Pizza is the ultimate comfort food. Does just thinking about one with all that cheese on the top makes your mouth melt like mozzarella? Well, ours too. But putting together one at home can seem intimidating. Just how do you get the perfect base and get the oven to fire up at the right temperature and turn out the perfect pizza!! But what if we told you that you could make a pizza at home without an oven? You read it right. You will just need a pan and a stove to dish out a delicious, melt-in-the-mouth pizza. 

Chef Pragati Mitta from L’opera lets us in onto the recipe of a no-oven pizza. She says, “Although pizzas are traditionally made in ovens (ideally wood-fired ovens for the best flavour), those of us who don’t have one at home need not despair.
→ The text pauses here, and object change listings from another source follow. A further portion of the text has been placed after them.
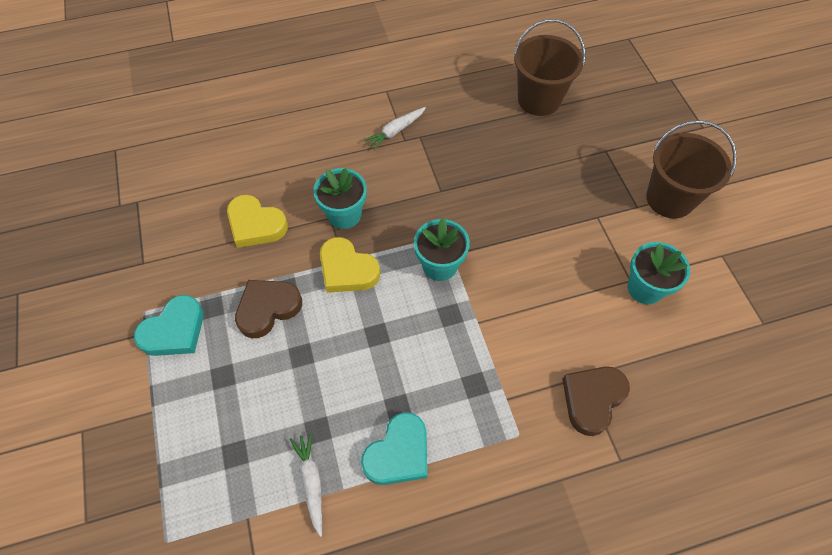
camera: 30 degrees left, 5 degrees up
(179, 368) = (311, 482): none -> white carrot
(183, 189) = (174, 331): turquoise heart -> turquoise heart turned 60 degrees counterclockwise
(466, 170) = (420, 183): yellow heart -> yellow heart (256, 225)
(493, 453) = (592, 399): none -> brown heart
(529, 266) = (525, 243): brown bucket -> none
It’s fairly easy to make a pizza on the stove, given the right kind of pan and control over the heat.”

pizza

Tomatoes and Basil, No-Oven Pizza

Recipe

Ingredients for sauce:

1kg Tomatoes

4 cloves Garlic

Fresh Basil, to taste

Salt, a pinch

½ tsp Sugar 

2 tbsp Olive Oil

 

Ingredients for dough:                

2 tbsp Yeast

140g Warm Water (approx. 70°C) 

320g All-Purpose Flour

1 tsp Salt

1 tbsp Olive Oil + more for oiling the pan & bowl

Cheese:

150 Mozzarella Cheese

Ingredients for toppings:

*(Option 1)

Black Olives

Cherry Tomatoes – lightly roasted

Bell Pepper

Paprika

Fresh Basil Leaves

Sauce:

Chop tomatoes in big pieces and set aside.

In a large pot pour olive oil and set to low/medium heat.

Add minced garlic. After 30 seconds add tomatoes.

Slow cook tomatoes for 2 hours on low heat, occasionally stirring till the skins fall off the flesh.

To homogenize sauce either strain through mesh with large holes or use a blender.

Return sauce to heat to reduce. Season with salt and sugar. Finish with chopped fresh basil.

Dough:

Add yeast to small quantity of warm water and leave it to froth for a few mins.

Combine the above with the rest of the ingredients, adding the water a little at a time and mixing with a wooden spoon.

Knead the dough for 4-5 mins till smooth.

Leave dough to ferment in a covered bowl for 1 hour. The dough should double in size.

Divide the dough into two, form smooth balls and leave them to rest on a floured surface for a further 10 mins.

Cheese & Toppings:

Grate the cheese and set aside.

Prepare the toppings by chopping/roasting them as needed.

Assembling the Pizza:

Lightly oil a cast-iron or non-stick pan and place it on low/medium heat.

Using a rolling pin, roll out a ball of dough into a circle to fit the size of your pan.

Place pizza dough in the pre-heated pan and cover it with a lid. Cook for 3-4 mins till the top starts bubbling and the bottom is a golden colour.

Flip the pizza dough and cover the cooked side with pizza sauce, cheese and toppings (except the fresh basil).

Immediately cover the pan and let it cook another 3-4 mins. Turn off the flame and keep the pan covered till the cheese is fully melted. When the bottom is slightly browned and the cheese is melted, the pizza is ready. 

Garnish with fresh basil, cut into slices and serve immediately.